Looking for answers in an icy place

A UCC team travelled to a frozen Hudson Bay last winter to study how natural chemical activity in the sea causes ozone loss in…

A UCC team travelled to a frozen Hudson Bay last winter to study how natural chemical activity in the sea causes ozone loss in the upper atmosphere, writes Dick Ahlstrom.

THE HUDSON BAY in Canada gets pretty nippy in late winter, with temperatures hovering around minus 25 degrees. So you need a really compelling reason to be there, particularly as wind-chill can take things down to minus 55 degrees.

An atmospheric physics expedition dispatched earlier this year by University College Cork felt it had just such a reason, to better understand how natural processes at the poles cause large scale depletion of atmospheric ozone.

This loss occurs separately to the ozone destruction caused by human activity, says Dr Stewart Vaughan who travelled into the blizzards and onto the Hudson Bay ice last February. The UCC-based Marie Curie research fellow and second-year PhD student Jun Chen went to Canada on an expedition to study this ozone loss.

READ SOME MORE

"The main goal was to try and clarify the exact nature of the interaction between the ice, the sea water and the atmosphere and these annual ozone depletion events," explains Vaughan, who is based until next September in the department of physics. "In the spring in the polar regions, there is a massive decrease in ozone and that has been linked to bromine species coming out of the brine in the sea ice."

Ice-loss feeds bromine oxide, iodine oxide and other halogen oxides into the atmosphere and he and Chen wanted a closer look at the nature of this release.

Funding from the EU, Science Foundation Ireland and the Environmental Protection Agency helped support a trip to the eastern fringes of the Hudson Bay and so Vaughan and Chen found themselves on the ice, carrying with them a novel spectrometer developed by UCC's Laser Spectroscopy group.

The idea is to detect what chemical species are found above the ice using spectroscopy. This is typically done by sending a light beam over some distance and then bouncing it off a mirror back into the spectrograph, Vaughan explains. The returning light spectrum identifies the chemicals in the intervening body of air.

A group from Leeds University had used a device where the light beam travelled about 5km between source and spectrograph, but the new UCC device uses a different approach.

"We have a similar system but we have two highly reflective mirrors," explains Vaughan. These are placed no more than 10m apart, with the light beam bouncing back and forth many times before being read by the spectrograph.

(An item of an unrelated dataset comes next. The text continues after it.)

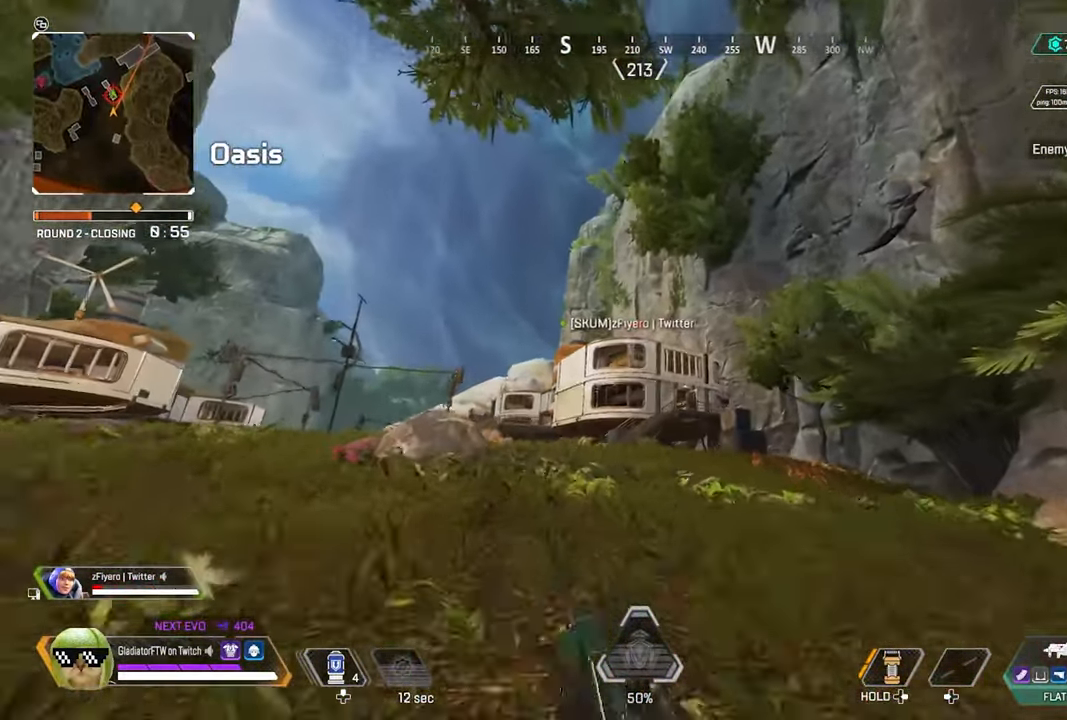
{"buttons": [], "left_stick": "up", "right_stick": "center", "events": []}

The key advantage of the new approach is the resolution of the reading. The data comes from a much smaller space, only metres compared to many km, he says.

"We wanted to pinpoint exactly where these chemicals were being emitted from. We wanted to be able to locate the bursts coming out of the ice." The processes are not well understood but the assumption is it may be possible to see what is going on in the ice where bromine levels are highest.

That was the plan, but the bitterly cold conditions and happenstance conspired to spoil the party. They set up the device and it began to deliver useful data, but then its light source inexplicably failed. This was replaced, but then the main electricity generator that provided power for the research centre at the Inuit town of Kuujjuarapik blew up. The resultant power surge burnt out their second light source, and put the research expedition out of business. A serious blizzard quickly followed, which forced a halt to everyone's research.

"In the end, we didn't get the data we wanted," Vaughan acknowledged. There were gains, however. They confirmed that the novel spectrograph worked and could deliver the data. The trip has also integrated UCC into the international research network studying naturally driven atmospheric change.

"One of the main reasons we joined up is this is the first time to go on a field campaign," he says. It also allowed UCC to join the network of laboratories doing this science. "It was good to make contact with them."

He won't miss the weather. "It was seriously cold," he says. They could work outdoors for just five or 10 minutes before having to retreat inside to thaw out.

"One day it got up to only minus four degrees and it felt like we were on the beach," Vaughan says.